A variety of drugs can slightly reduce the number of hot flashes that a woman experiences during menopause, an overview of studies finds.
Studies have shown that estrogen therapy can substantially reduce hot flashes. However, studies of nonhormonal treatments have been less definitive. So, researchers reviewed 43 studies in which a drug or nutritional supplement was compared with a placebo in menopausal women experiencing hot flashes.
The women entered most of the studies averaging six or seven hot flashes per day, says Heidi D. Nelson, an internist and epidemiologist at the Oregon Health and Science University and Providence Health System in Portland.
Receiving a placebo lessened the number of hot flashes by one or two per day, the overview showed. Antidepressants called selective serotonin reuptake inhibitors (SSRIs) and the blood pressure–lowering drug clonidine lowered that tally by one additional hot flash per day, Nelson says. The antiseizure drug gabapentin reduced flashes by two per day beyond the placebo’s effect.

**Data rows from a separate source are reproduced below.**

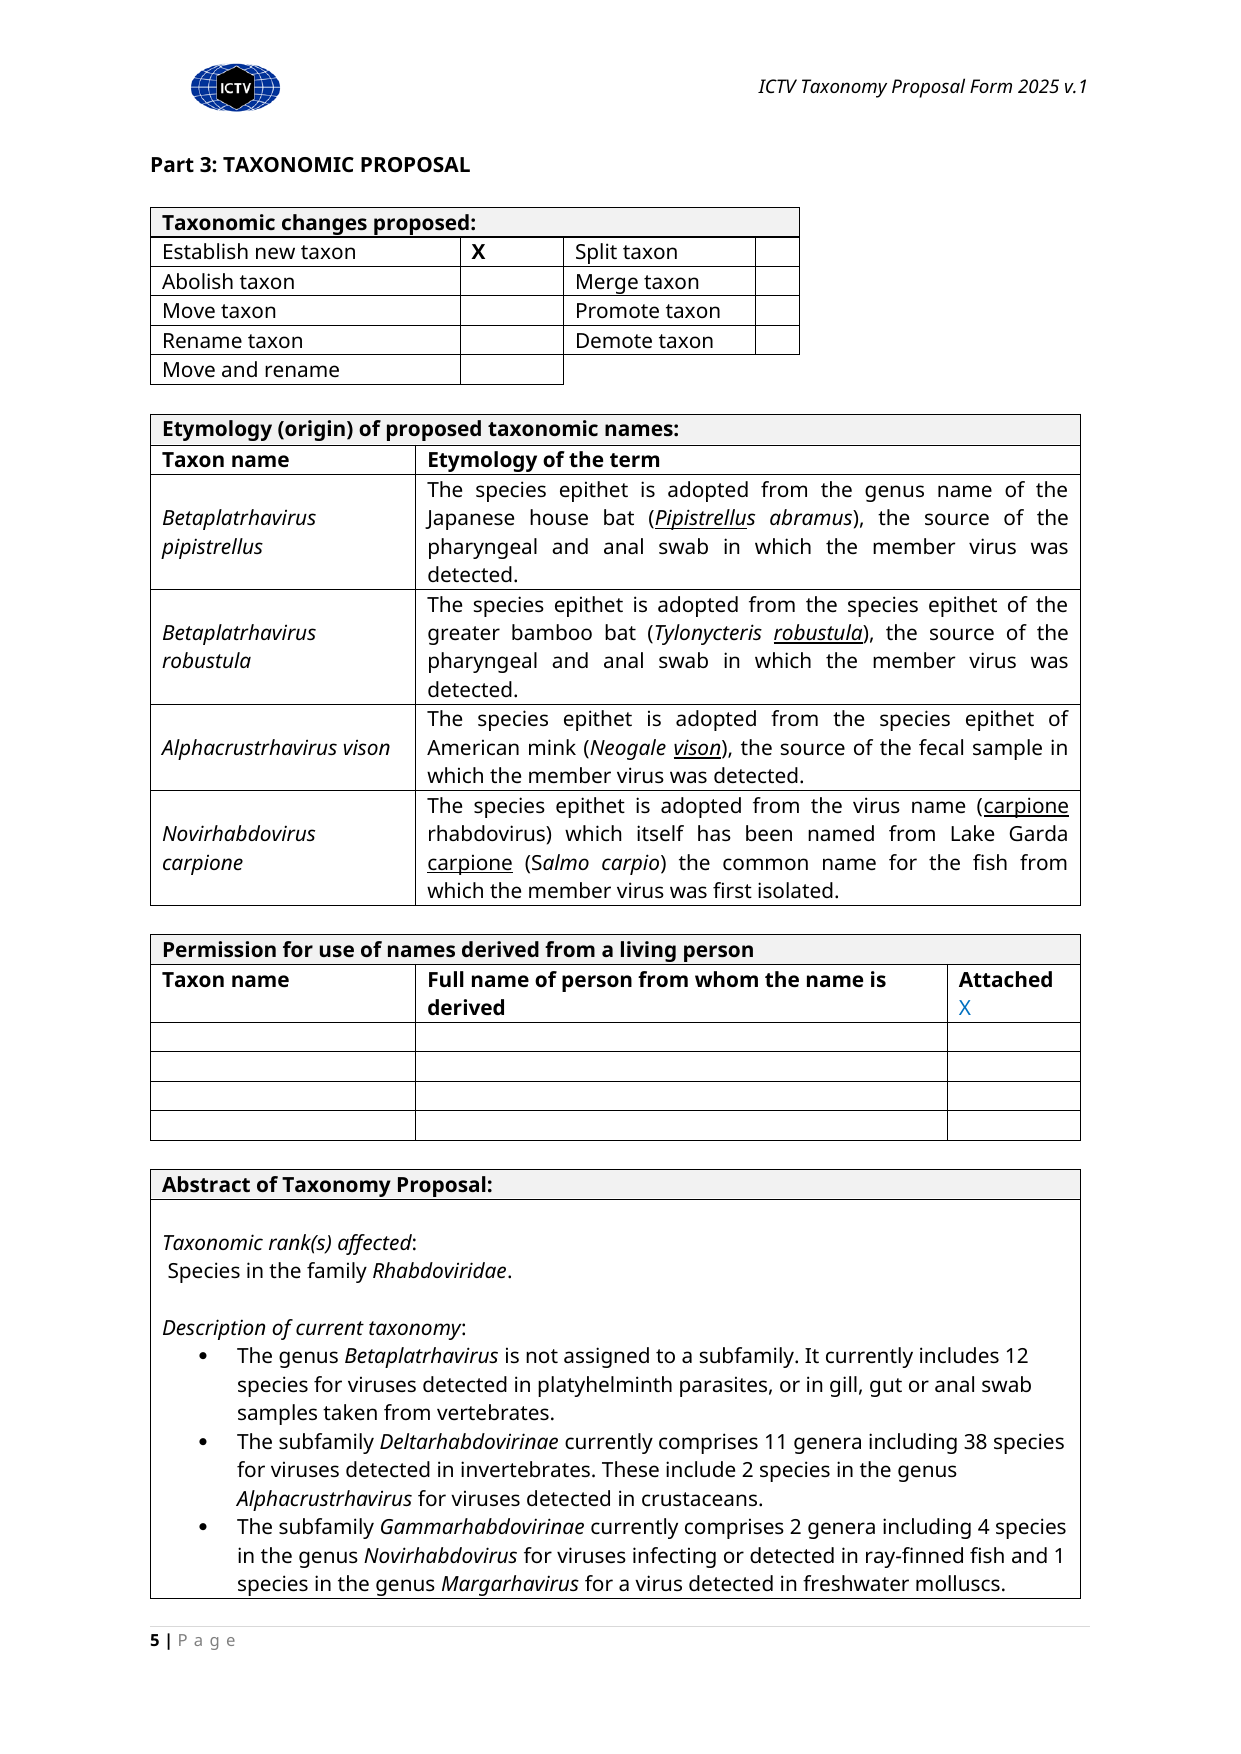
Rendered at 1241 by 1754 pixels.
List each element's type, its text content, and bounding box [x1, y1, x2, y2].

table_cell [461, 296, 563, 325]
table_header Etymology (origin) of proposed taxonomic names: [151, 415, 1080, 444]
table_cell Demote taxon [564, 326, 755, 354]
table_cell [151, 1111, 415, 1139]
table_header Abstract of Taxonomy Proposal: [151, 1170, 1080, 1198]
table_header Permission for use of names derived from a living person [151, 935, 1080, 964]
table_header Taxonomic changes proposed: [151, 208, 799, 236]
table_cell [948, 1023, 1080, 1051]
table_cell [151, 1200, 1080, 1598]
table_cell Taxon name [151, 446, 415, 474]
table_cell Move taxon [151, 296, 460, 325]
table_cell [151, 1052, 415, 1081]
table_cell Rename taxon [151, 326, 460, 354]
table_cell [416, 1023, 947, 1051]
table_cell [151, 1023, 415, 1051]
table_cell [756, 296, 799, 325]
text Part 3: TAXONOMIC PROPOSAL [150, 150, 1090, 178]
table_cell [416, 1052, 947, 1081]
table_cell The species epithet is adopted from the virus name (carpione rhabdovirus) which itself has been named from Lake Garda carpione (Salmo carpio) the common name for the fish from which the member virus was first isolated. [416, 791, 1080, 905]
table_cell Full name of person from whom the name is derived [416, 965, 947, 1022]
table_cell Novirhabdovirus carpione [151, 791, 415, 905]
table_cell Establish new taxon [151, 238, 460, 266]
table_cell [416, 1082, 947, 1110]
table_cell Attached X [948, 965, 1080, 1022]
table_cell [756, 326, 799, 354]
table_cell Etymology of the term [416, 446, 1080, 474]
table_cell Move and rename [151, 355, 460, 384]
table_cell Abolish taxon [151, 267, 460, 295]
table_cell X [461, 238, 563, 266]
table_cell [756, 238, 799, 266]
picture [190, 56, 282, 113]
table_cell [756, 267, 799, 295]
table_cell The species epithet is adopted from the species epithet of the greater bamboo bat (Tylonycteris robustula), the source of the pharyngeal and anal swab in which the member virus was detected. [416, 590, 1080, 703]
table_cell Taxon name [151, 965, 415, 1022]
table_cell [461, 326, 563, 354]
table_cell Betaplatrhavirus pipistrellus [151, 475, 415, 589]
table_cell [461, 355, 563, 384]
table_cell Split taxon [564, 238, 755, 266]
table_cell Promote taxon [564, 296, 755, 325]
table_cell Alphacrustrhavirus vison [151, 705, 415, 790]
table_cell [416, 1111, 947, 1139]
table_cell [948, 1111, 1080, 1139]
table_cell Betaplatrhavirus robustula [151, 590, 415, 703]
table_cell [948, 1082, 1080, 1110]
table_cell The species epithet is adopted from the genus name of the Japanese house bat (Pipistrellus abramus), the source of the pharyngeal and anal swab in which the member virus was detected. [416, 475, 1080, 589]
table_cell [461, 267, 563, 295]
table_cell Merge taxon [564, 267, 755, 295]
table_cell The species epithet is adopted from the species epithet of American mink (Neogale vison), the source of the fecal sample in which the member virus was detected. [416, 705, 1080, 790]
table_cell [151, 1082, 415, 1110]
table_cell [948, 1052, 1080, 1081]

Extracts from soy and red clover failed to lessen hot flashes beyond the placebo effect, the scientists report in the May 3 Journal of the American Medical Association.

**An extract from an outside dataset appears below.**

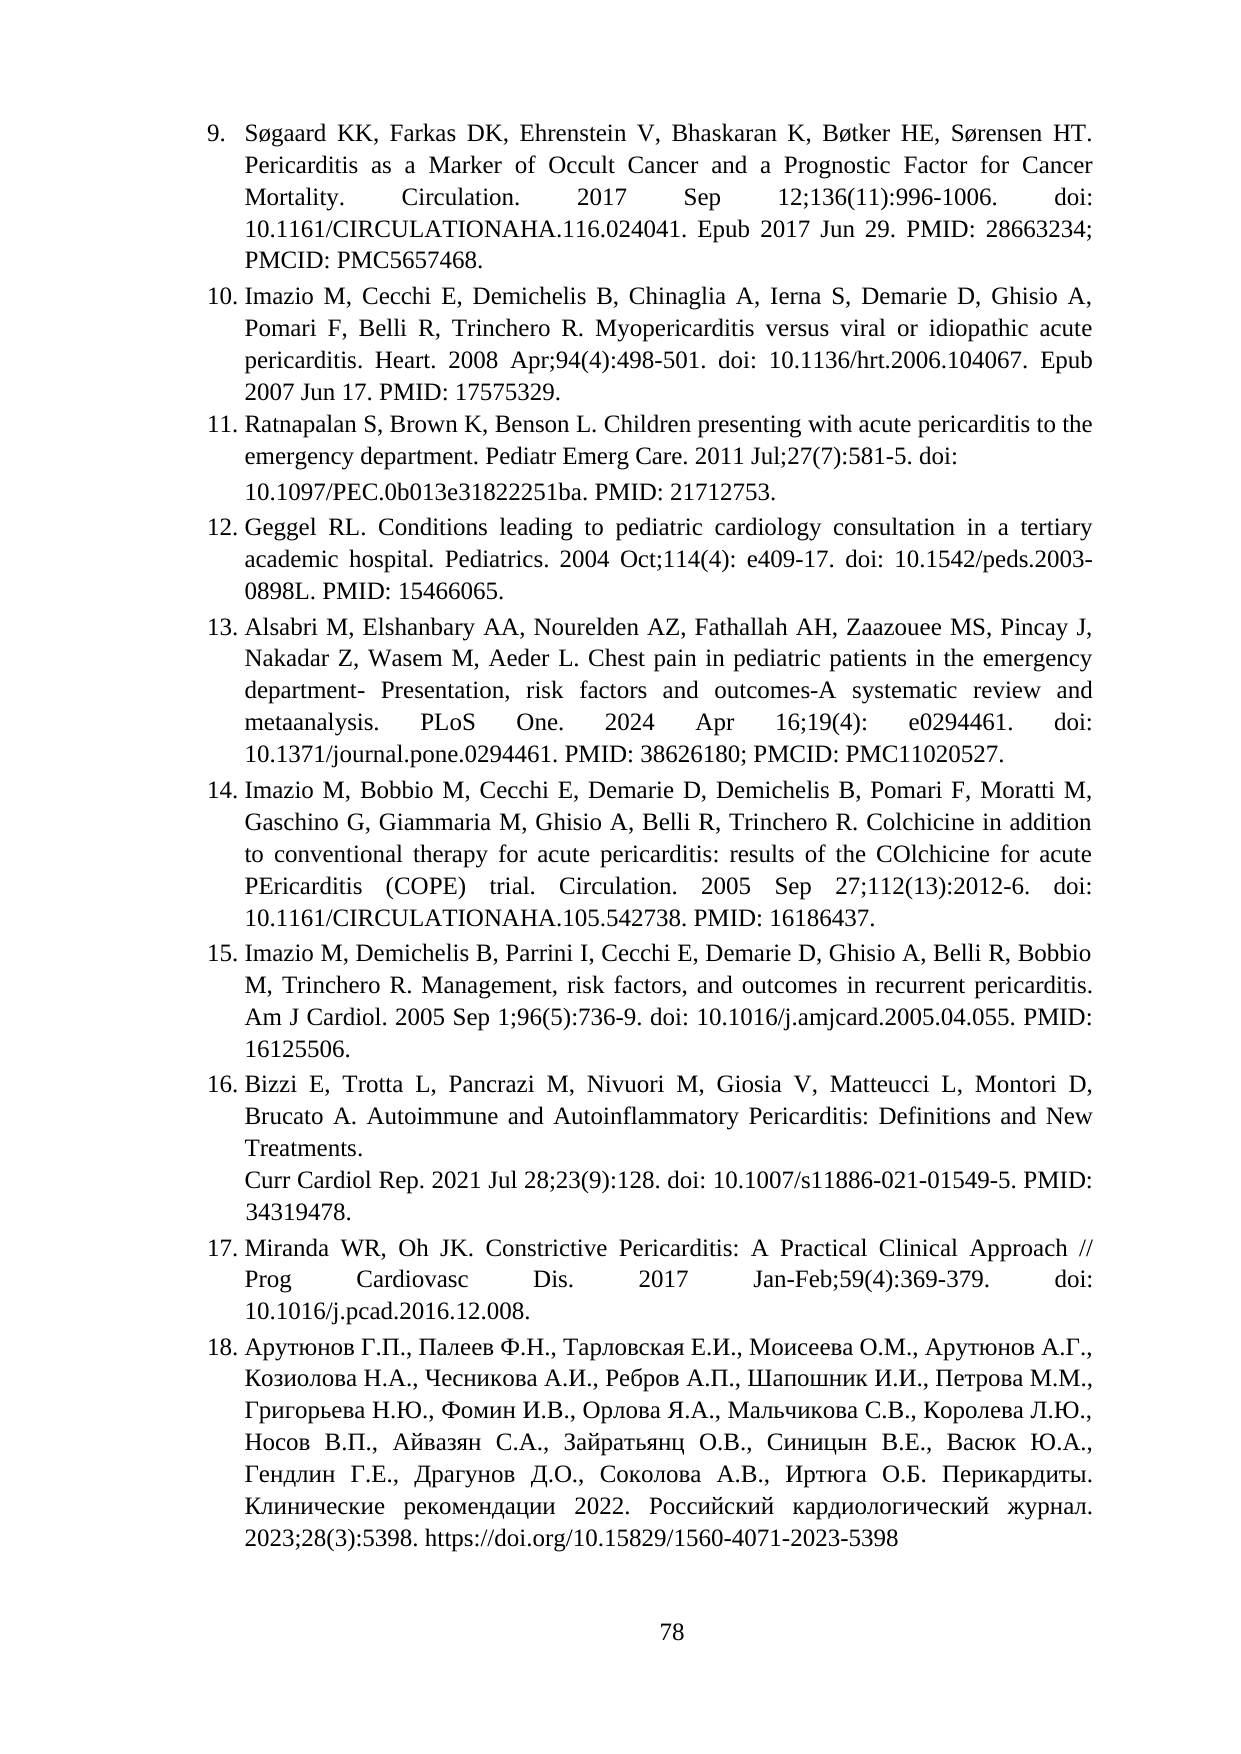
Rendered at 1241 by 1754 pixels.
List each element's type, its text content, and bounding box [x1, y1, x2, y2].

Research suggests that the estrogen loss that precipitates menopause also disrupts the brain area called the hypothalamus, which regulates body temperature. Some doctors already treat women’s hot flashes with SSRIs, which may modulate the concentration of the signaling chemical serotonin in the hypothalamus, note Jeffrey A. Tice and Deborah Grady of the University of California, San Francisco in an editorial in the same journal issue.